→ AVAILABLE DATA:
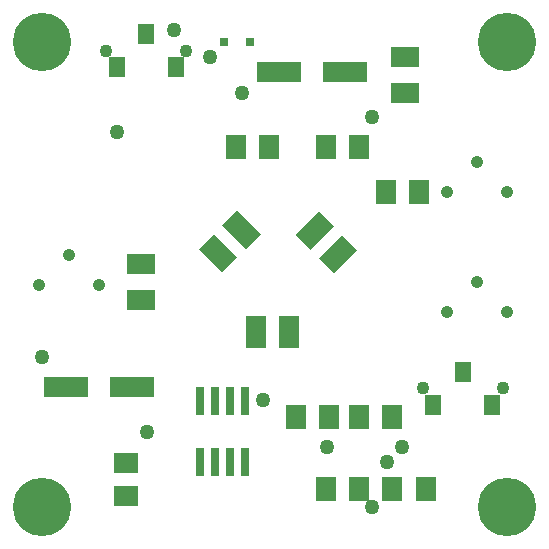
<source format=gts>
G75*
%MOIN*%
%OFA0B0*%
%FSLAX25Y25*%
%IPPOS*%
%LPD*%
%AMOC8*
5,1,8,0,0,1.08239X$1,22.5*
%
%ADD10C,0.19500*%
%ADD11R,0.03162X0.09461*%
%ADD12R,0.07099X0.07887*%
%ADD13R,0.07887X0.07099*%
%ADD14R,0.03162X0.03162*%
%ADD15R,0.05524X0.07099*%
%ADD16C,0.04343*%
%ADD17R,0.07099X0.07898*%
%ADD18R,0.09461X0.06706*%
%ADD19C,0.04178*%
%ADD20R,0.07099X0.11036*%
%ADD21R,0.14580X0.07099*%
%ADD22C,0.04959*%
D10*
X0016138Y0016178D03*
X0016138Y0171178D03*
X0171138Y0171178D03*
X0171138Y0016178D03*
D11*
X0083638Y0030941D03*
X0078638Y0030941D03*
X0073638Y0030941D03*
X0068638Y0030941D03*
X0068638Y0051414D03*
X0073638Y0051414D03*
X0078638Y0051414D03*
X0083638Y0051414D03*
D12*
X0110627Y0022178D03*
X0121650Y0022178D03*
X0121627Y0046178D03*
X0132650Y0046178D03*
D13*
X0044138Y0030689D03*
X0044138Y0019666D03*
D14*
X0076808Y0171178D03*
X0085469Y0171178D03*
D15*
X0060638Y0162654D03*
X0050796Y0173678D03*
X0040953Y0162654D03*
X0146453Y0050154D03*
X0156296Y0061178D03*
X0166138Y0050154D03*
D16*
X0169682Y0055666D03*
X0142910Y0055666D03*
X0064182Y0168166D03*
X0037410Y0168166D03*
D17*
X0080540Y0136178D03*
X0091737Y0136178D03*
X0110540Y0136178D03*
X0121737Y0136178D03*
X0130540Y0121178D03*
X0141737Y0121178D03*
X0111737Y0046178D03*
X0100540Y0046178D03*
X0132840Y0021978D03*
X0144037Y0021978D03*
D18*
X0049138Y0084973D03*
X0049138Y0097178D03*
X0137162Y0153973D03*
X0137162Y0166178D03*
D19*
X0161138Y0131178D03*
X0151138Y0121178D03*
X0171138Y0121178D03*
X0161138Y0091178D03*
X0151138Y0081178D03*
X0171138Y0081178D03*
X0035138Y0090178D03*
X0025138Y0100178D03*
X0015138Y0090178D03*
D20*
G36*
X0068330Y0102172D02*
X0073349Y0107191D01*
X0081152Y0099388D01*
X0076133Y0094369D01*
X0068330Y0102172D01*
G37*
G36*
X0076125Y0109967D02*
X0081144Y0114986D01*
X0088947Y0107183D01*
X0083928Y0102164D01*
X0076125Y0109967D01*
G37*
G36*
X0108340Y0114607D02*
X0113359Y0109588D01*
X0105556Y0101785D01*
X0100537Y0106804D01*
X0108340Y0114607D01*
G37*
G36*
X0116135Y0106813D02*
X0121154Y0101794D01*
X0113351Y0093991D01*
X0108332Y0099010D01*
X0116135Y0106813D01*
G37*
X0098236Y0074385D03*
X0087212Y0074385D03*
D21*
X0046162Y0056178D03*
X0024115Y0056178D03*
X0095115Y0161178D03*
X0117162Y0161178D03*
D22*
X0126138Y0146178D03*
X0082538Y0153978D03*
X0072033Y0166134D03*
X0060011Y0175098D03*
X0041138Y0141178D03*
X0016138Y0066178D03*
X0051138Y0041178D03*
X0089759Y0051678D03*
X0111138Y0036178D03*
X0131138Y0031178D03*
X0136138Y0036178D03*
X0126138Y0016178D03*
M02*

</source>
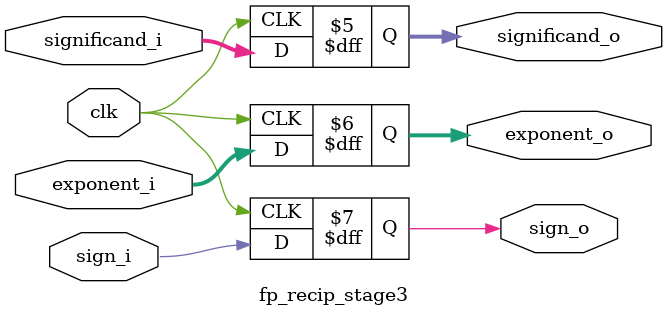
<source format=v>
module fp_recip_stage3
	#(parameter EXPONENT_WIDTH = 8, 
	parameter SIGNIFICAND_WIDTH = 23,
	parameter TOTAL_WIDTH = 1 + EXPONENT_WIDTH + SIGNIFICAND_WIDTH)

	(input								clk,
	input [SIGNIFICAND_WIDTH - 1:0]		significand_i,
	input [EXPONENT_WIDTH - 1:0]		exponent_i,
	input								sign_i,
	output reg[SIGNIFICAND_WIDTH - 1:0]	significand_o = 0,
	output reg[EXPONENT_WIDTH - 1:0]	exponent_o = 0,
	output reg							sign_o = 0);

	always @(posedge clk)
	begin
		significand_o 			<= #1 significand_i;
		exponent_o 				<= #1 exponent_i;	
		sign_o 					<= #1 sign_i;
	end

endmodule

</source>
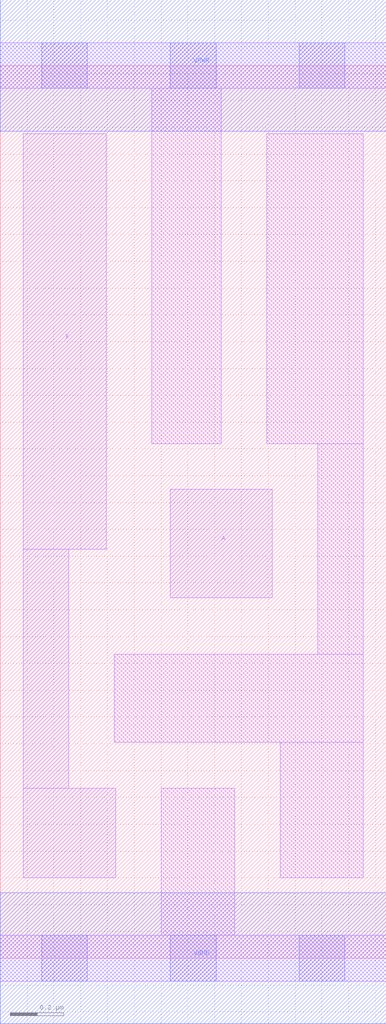
<source format=lef>
# Copyright 2020 The SkyWater PDK Authors
#
# Licensed under the Apache License, Version 2.0 (the "License");
# you may not use this file except in compliance with the License.
# You may obtain a copy of the License at
#
#     https://www.apache.org/licenses/LICENSE-2.0
#
# Unless required by applicable law or agreed to in writing, software
# distributed under the License is distributed on an "AS IS" BASIS,
# WITHOUT WARRANTIES OR CONDITIONS OF ANY KIND, either express or implied.
# See the License for the specific language governing permissions and
# limitations under the License.
#
# SPDX-License-Identifier: Apache-2.0

VERSION 5.7 ;
  NAMESCASESENSITIVE ON ;
  NOWIREEXTENSIONATPIN ON ;
  DIVIDERCHAR "/" ;
  BUSBITCHARS "[]" ;
UNITS
  DATABASE MICRONS 200 ;
END UNITS
MACRO sky130_fd_sc_lp__clkbuf_1
  CLASS CORE ;
  FOREIGN sky130_fd_sc_lp__clkbuf_1 ;
  ORIGIN  0.000000  0.000000 ;
  SIZE  1.440000 BY  3.330000 ;
  SYMMETRY X Y R90 ;
  SITE unit ;
  PIN A
    ANTENNAGATEAREA  0.252000 ;
    DIRECTION INPUT ;
    USE SIGNAL ;
    PORT
      LAYER li1 ;
        RECT 0.635000 1.345000 1.015000 1.750000 ;
    END
  END A
  PIN X
    ANTENNADIFFAREA  0.445200 ;
    DIRECTION OUTPUT ;
    USE SIGNAL ;
    PORT
      LAYER li1 ;
        RECT 0.085000 0.300000 0.430000 0.635000 ;
        RECT 0.085000 0.635000 0.255000 1.525000 ;
        RECT 0.085000 1.525000 0.395000 3.075000 ;
    END
  END X
  PIN VGND
    DIRECTION INOUT ;
    USE GROUND ;
    PORT
      LAYER met1 ;
        RECT 0.000000 -0.245000 1.440000 0.245000 ;
    END
  END VGND
  PIN VPWR
    DIRECTION INOUT ;
    USE POWER ;
    PORT
      LAYER met1 ;
        RECT 0.000000 3.085000 1.440000 3.575000 ;
    END
  END VPWR
  OBS
    LAYER li1 ;
      RECT 0.000000 -0.085000 1.440000 0.085000 ;
      RECT 0.000000  3.245000 1.440000 3.415000 ;
      RECT 0.425000  0.805000 1.355000 1.135000 ;
      RECT 0.565000  1.920000 0.825000 3.245000 ;
      RECT 0.600000  0.085000 0.875000 0.635000 ;
      RECT 0.995000  1.920000 1.355000 3.075000 ;
      RECT 1.045000  0.300000 1.355000 0.805000 ;
      RECT 1.185000  1.135000 1.355000 1.920000 ;
    LAYER mcon ;
      RECT 0.155000 -0.085000 0.325000 0.085000 ;
      RECT 0.155000  3.245000 0.325000 3.415000 ;
      RECT 0.635000 -0.085000 0.805000 0.085000 ;
      RECT 0.635000  3.245000 0.805000 3.415000 ;
      RECT 1.115000 -0.085000 1.285000 0.085000 ;
      RECT 1.115000  3.245000 1.285000 3.415000 ;
  END
END sky130_fd_sc_lp__clkbuf_1
END LIBRARY

</source>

→ WHAT IS REQUIRED: Lines of the listing above that contain the word "DIRECTION" must all be copied.

→ OUTPUT:
    DIRECTION INPUT ;
    DIRECTION OUTPUT ;
    DIRECTION INOUT ;
    DIRECTION INOUT ;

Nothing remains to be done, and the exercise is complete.